▶ **EXERCISE PROMPT**: The line containing "Design, procurement & financing" marks the start; return it and every line after it in the listing below, exactly, through the last.
________
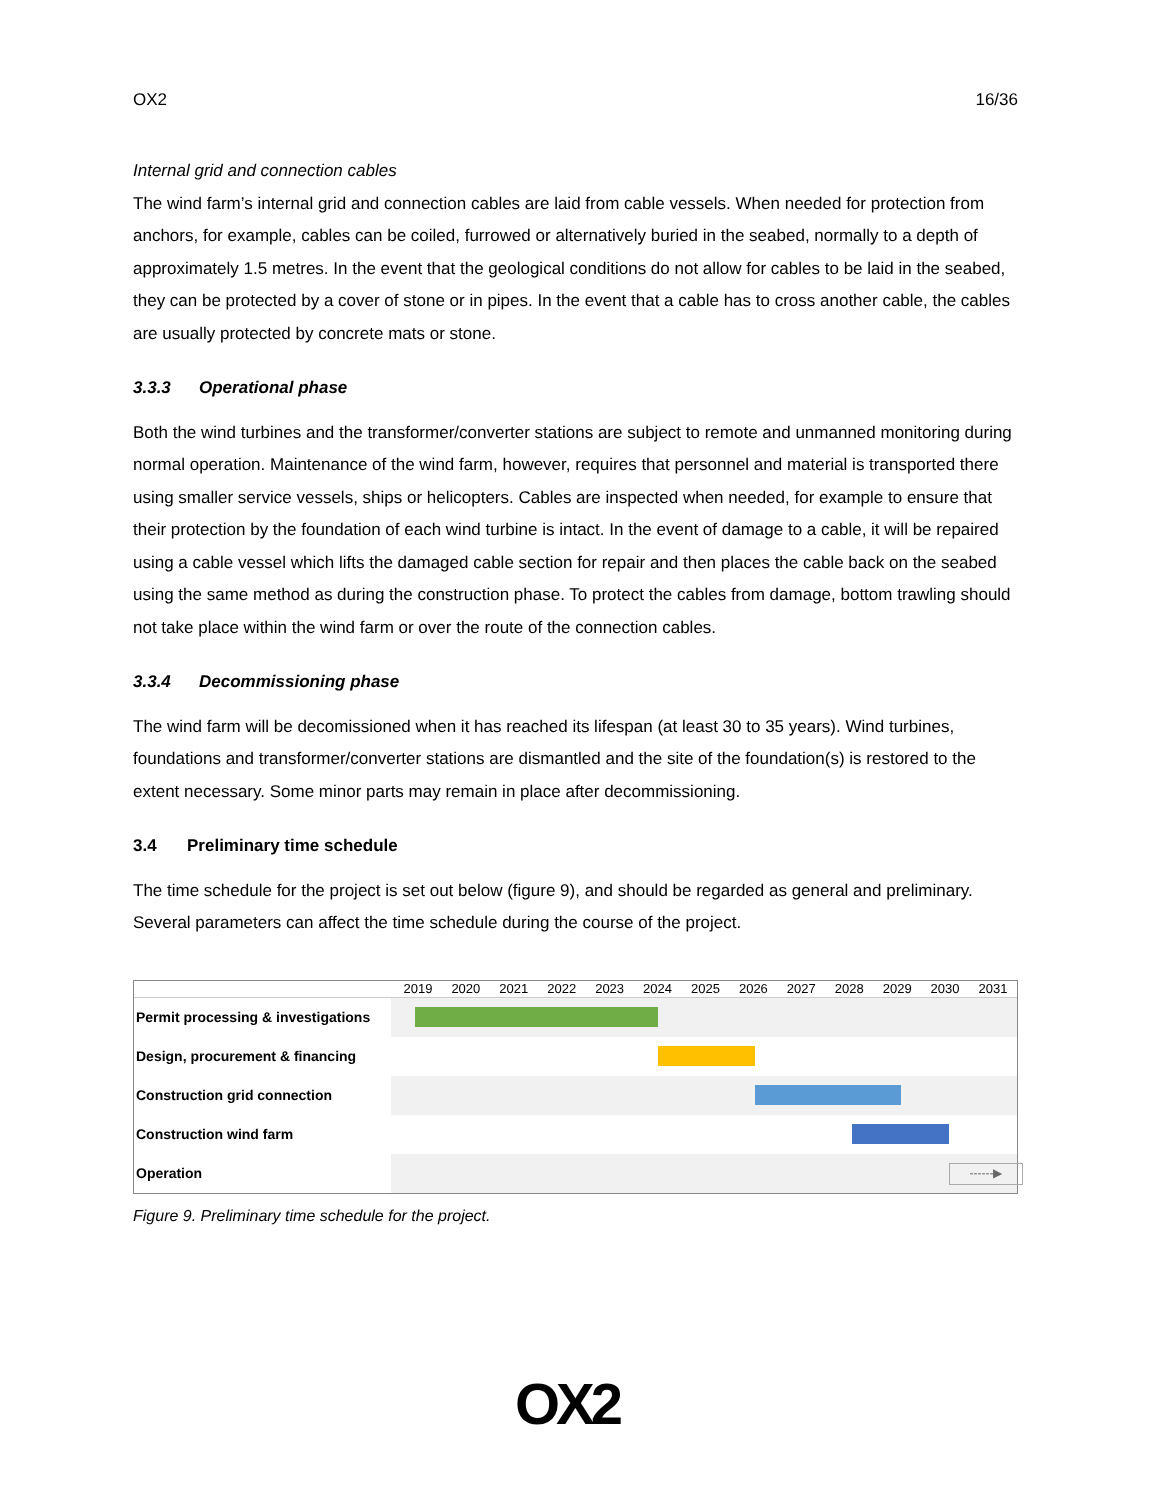OX2 16/36
Internal grid and connection cables
The wind farm’s internal grid and connection cables are laid from cable vessels. When needed for protection from anchors, for example, cables can be coiled, furrowed or alternatively buried in the seabed, normally to a depth of approximately 1.5 metres. In the event that the geological conditions do not allow for cables to be laid in the seabed, they can be protected by a cover of stone or in pipes. In the event that a cable has to cross another cable, the cables are usually protected by concrete mats or stone.
3.3.3 Operational phase
Both the wind turbines and the transformer/converter stations are subject to remote and unmanned monitoring during normal operation. Maintenance of the wind farm, however, requires that personnel and material is transported there using smaller service vessels, ships or helicopters. Cables are inspected when needed, for example to ensure that their protection by the foundation of each wind turbine is intact. In the event of damage to a cable, it will be repaired using a cable vessel which lifts the damaged cable section for repair and then places the cable back on the seabed using the same method as during the construction phase. To protect the cables from damage, bottom trawling should not take place within the wind farm or over the route of the connection cables.
3.3.4 Decommissioning phase
The wind farm will be decomissioned when it has reached its lifespan (at least 30 to 35 years). Wind turbines, foundations and transformer/converter stations are dismantled and the site of the foundation(s) is restored to the extent necessary. Some minor parts may remain in place after decommissioning.
3.4 Preliminary time schedule
The time schedule for the project is set out below (figure 9), and should be regarded as general and preliminary. Several parameters can affect the time schedule during the course of the project.
2019 2020 2021 2022 2023 2024 2025 2026 2027 2028 2029 2030 2031
Permit processing & investigations
Design, procurement & financing
Construction grid connection
Construction wind farm
Operation
------▶
Figure 9. Preliminary time schedule for the project.
OX2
________
▶ **RESULT OF THIS EXERCISE**:
Design, procurement & financing
Construction grid connection
Construction wind farm
Operation
------▶
Figure 9. Preliminary time schedule for the project.
OX2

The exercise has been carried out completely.